I am at a candlelight vigil for Ruth Bader Ginsburg. Holding my battery operated rainbow tea light in the palm of my hand, I think about RBG and how hard she fought against time and cancer. She was a small, elderly woman with the weight of democracy on her shoulders who kept fighting for us until her tiny body couldn’t support the burden one more day. She is gone and I am now very afraid for the future of many of the people I love.
More people are coming, which is both good and bad. I haven’t been in a crowd in over six months and even though we’re all outside and everyone is wearing a mask, I’m nervous. Perhaps I shouldn’t have come. I didn’t go to the Black Lives Matter marches for fear of exposing myself to COVID and then taking it home to my daughter. Across the street, two police cars are parked and the officers inside are staring at us. I look at the people around me and wonder what makes the police so watchful. This crowd is mostly white, middle aged, upper middle class women like me. The most radical thing here are the four women wearing pink pussy hats. Looking back at the police I feel sadder.
I came tonight because I need to take a moment from my fearful, pandemic driven life and grieve. I mourn the 200,000 Americans and the millions killed around the world by COVID. I mourn lost Black lives. I mourn the thousands who lost their homes to wildfire and those who died when they couldn’t escape. I mourn for the elderly trapped in nursing homes and the children kept away from their friends. I mourn for everyone who is terrified and lonely and has no idea how they’ll survive another day.
I wonder if Ruth felt that way? For all her notoriety, she was still a human being fighting cancer during a pandemic and trying to keep her job. Did she have doubts? Was she lonely? Did she cry when she listened to the news too?
Three young men approach me and one asks, “What’s going on? Why are all these people here?”

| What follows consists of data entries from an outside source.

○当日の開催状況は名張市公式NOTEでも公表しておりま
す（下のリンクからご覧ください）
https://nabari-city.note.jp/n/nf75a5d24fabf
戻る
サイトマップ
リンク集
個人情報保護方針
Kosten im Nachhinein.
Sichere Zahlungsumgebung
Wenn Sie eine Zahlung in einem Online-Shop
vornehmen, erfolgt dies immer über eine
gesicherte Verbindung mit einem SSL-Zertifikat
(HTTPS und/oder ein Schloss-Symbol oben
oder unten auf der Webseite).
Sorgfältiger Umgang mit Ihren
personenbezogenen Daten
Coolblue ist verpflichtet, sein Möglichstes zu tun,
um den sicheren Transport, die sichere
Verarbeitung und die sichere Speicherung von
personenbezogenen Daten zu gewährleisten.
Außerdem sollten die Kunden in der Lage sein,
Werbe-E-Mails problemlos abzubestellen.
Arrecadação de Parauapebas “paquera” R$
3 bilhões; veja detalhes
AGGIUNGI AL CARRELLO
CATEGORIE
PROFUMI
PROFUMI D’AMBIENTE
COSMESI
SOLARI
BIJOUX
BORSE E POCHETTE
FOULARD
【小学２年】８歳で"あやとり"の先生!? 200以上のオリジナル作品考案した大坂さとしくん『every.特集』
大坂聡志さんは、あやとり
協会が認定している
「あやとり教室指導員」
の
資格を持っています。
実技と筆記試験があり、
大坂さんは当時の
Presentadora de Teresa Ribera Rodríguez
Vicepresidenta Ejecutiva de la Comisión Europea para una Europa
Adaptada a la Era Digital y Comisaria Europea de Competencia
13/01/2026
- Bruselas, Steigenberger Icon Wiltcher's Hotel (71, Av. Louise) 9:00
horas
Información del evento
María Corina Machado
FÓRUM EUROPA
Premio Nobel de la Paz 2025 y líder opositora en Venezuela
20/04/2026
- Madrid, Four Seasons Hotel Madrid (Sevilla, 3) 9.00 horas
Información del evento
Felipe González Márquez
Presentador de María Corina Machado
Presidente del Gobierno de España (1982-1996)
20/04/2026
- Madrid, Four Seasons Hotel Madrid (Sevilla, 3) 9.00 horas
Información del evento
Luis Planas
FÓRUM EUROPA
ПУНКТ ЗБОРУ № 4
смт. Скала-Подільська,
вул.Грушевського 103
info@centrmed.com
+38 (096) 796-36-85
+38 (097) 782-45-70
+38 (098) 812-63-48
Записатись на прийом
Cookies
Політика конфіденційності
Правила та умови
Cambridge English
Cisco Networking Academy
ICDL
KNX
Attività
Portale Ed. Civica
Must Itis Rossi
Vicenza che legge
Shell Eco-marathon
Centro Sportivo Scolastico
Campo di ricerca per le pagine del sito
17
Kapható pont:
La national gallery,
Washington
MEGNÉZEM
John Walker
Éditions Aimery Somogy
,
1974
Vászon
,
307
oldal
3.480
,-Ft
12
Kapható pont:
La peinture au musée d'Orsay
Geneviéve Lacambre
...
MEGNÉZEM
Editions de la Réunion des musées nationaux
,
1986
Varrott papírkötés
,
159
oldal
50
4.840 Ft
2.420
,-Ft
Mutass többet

“This is a candlelight vigil for Ruth Bader Ginsburg,” I say. “She died yesterday. “
“Who’s that?” he says. The other two shrug. So I tell them about RGB and why everyone is so upset and what’s at stake with the Supreme Court. I explain what she fought for and how she protected Civil Rights. They’re impressed.
“Did she believe in Black Lives Matter?” another young man asks.
“Absolutely!”
One of them will turn 18 in two months, too late to vote in this election, which makes him mad. We talk more about voting and why it matters and then they wander away but stay close to the perimeter, talking and watching the vigil. RBG would be pleased.
More people are coming and it’s getting harder to keep my distance; time to leave. I look at my rainbow tea light change from red to purple and smile. A rainbow candle for RGB. I wish it was safe to stay and share the grief and fear with other people and I realize how much I miss this. I have been grieving all alone for too long, just like everyone at this vigil I suspect. I walk away from the crowd, get in my car, and drive back to isolation.